I knew I was a hopeless case years ago, when I refused to seek shelter from the days of Lorinda de Roulet and Mettle the Mule and the Mets beginning the free-agent era as baseball’s North Korea. (When the Mets grudgingly decided Gary Matthews [7] Sr. might make sense as an acquisition, they sent him a telegram requesting he contact the club. It worked out pretty much as you expected.) I endured Vince Coleman [8] reluctantly admitting that nearly blinding a child with a quarter-stick of dynamite wasn’t a good look. I lived through Jason Phillips [9] and Vance Wilson [10] and the terminally bored Shea scoreboard operators mixing them up, not that there was actually any appreciable difference between the two. I saw Kevin McReynolds [11] and Bobby Bonilla [12] return to teams that didn’t want them. I pretended that Victor Zambrano [13] and Mike Pelfrey [14] had brains. I knew Tommy Milone [15] would pitch and Nori Aoki [16] would play the outfield and still cleared my schedule to see what would happen.

Which is a long-winded way of saying I’m disappointed but not devastated by an 11-1 team turning into a 17-145 one, or however this ultimately turns out. (Probably not that bad, but you never know.) As proof of that, almost before I’d absorbed the news that the Mets had concluded someone might fix Matt Harvey [17] but it wasn’t going to be them, I had a question: Who was being called up to take Harvey’s place?

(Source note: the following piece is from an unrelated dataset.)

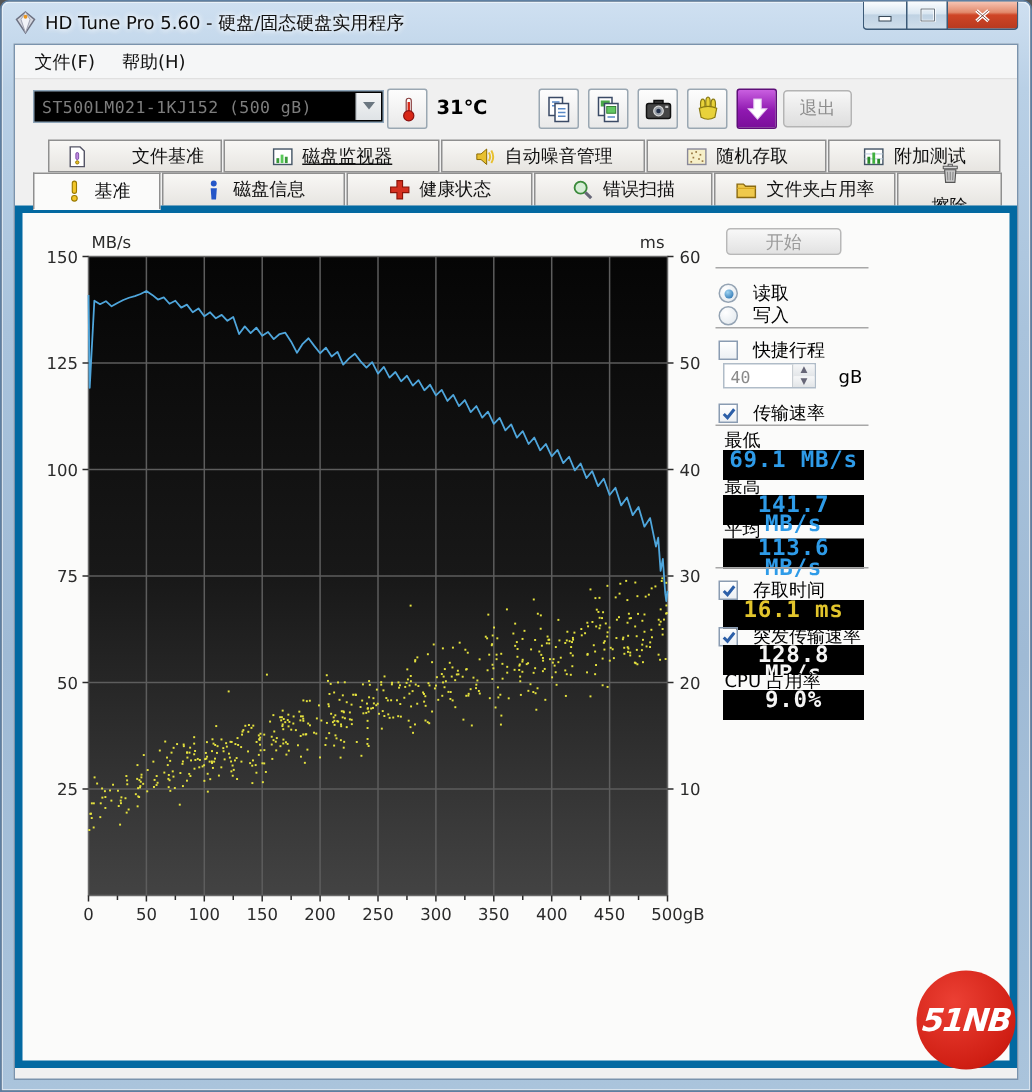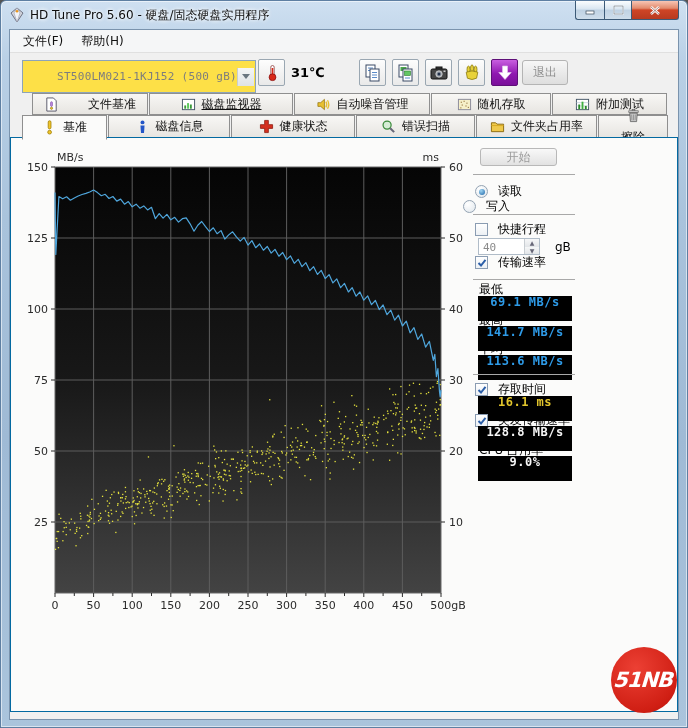"ST500LM021-1KJ152 (500 gB)" .combo { background: #fde047 -> #000000; height: 33px -> 22px; text-align: right -> none }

I wanted to know, and it annoyed me that this piece of information wasn’t to be found amid seemingly infinite hot takes about grit and talent and blah blah blah. Who was the new Met? Was it … well, hell, I had no one in particular in mind, just someone we hadn’t seen before, who’d take his place in The Holy Books and — just maybe — our hearts.

Or not. I thought about Mac Scarce [18], whose Met identity was already hobbled by arriving in the Tug McGraw [19] trade and whose one-game tenure consisting of coming into a tie game and giving up a walk-off single to Richie Hebner [20], of all people. I thought about Lino Urdaneta [21], whose Met tenure was a success only because he arrived with an ERA of infinity. (It’s now and forever will be a cool 63.00.) I thought about Garrett Olson [22], whose Met tenure passed unnoticed while I yapped happily with a friend during a blowout game. I thought about Akeel Morris [23], who came and went while I was on a family trip to Mexico but still got a share of pennant prize money for his minimal contributions. I thought about Gerson Bautista [24], the only Met missing from The Holy Books because I don’t yet have a minor-league card for him.

They’re all Mets, just like Tom Seaver [25] and Keith Hernandez [26] and Mike Piazza [27] and Yoenis Cespedes [28]. Mets you might forget, granted, but Mets all the same.

The Mets didn’t call up a new player, alas: no Corey Taylor [29] or P.J. Conlon [30] or, I don’t know, Drew Smith [31]. They called up Hansel Robles [32], Ol’ Point to the Sky, who’s a candidate for the Harvey treatment himself.

But my reflexive facepalm was somehow comforting. Hansel Robles, Jesus Christ, I thought, or something along those lines. But I’ve thought that before. Hey, maybe Robles figured something out during this stint in Las Vegas. I’ve thought that before too. Or if not, maybe this will be the end and we’ll see if Taylor or Conlon or Smith have something to offer. I haven’t thought any of those things yet, but I know the blueprint. When the time comes, I’ll be ready.

Maybe these Mets will start hitting again. Maybe the pitching will emerge from this rough patch — because, hey, wasn’t Matz pretty darn good tonight? Maybe they’ll look more like that 11-1 team than the 6-and-whatever-it-is-now mess they’ve become.

Or, if not, the 2019 Mets will give us hope. Or the 2020 Mets. Or some science-fiction version of the Mets who will be here before we know it. And we’ll go on. We always do.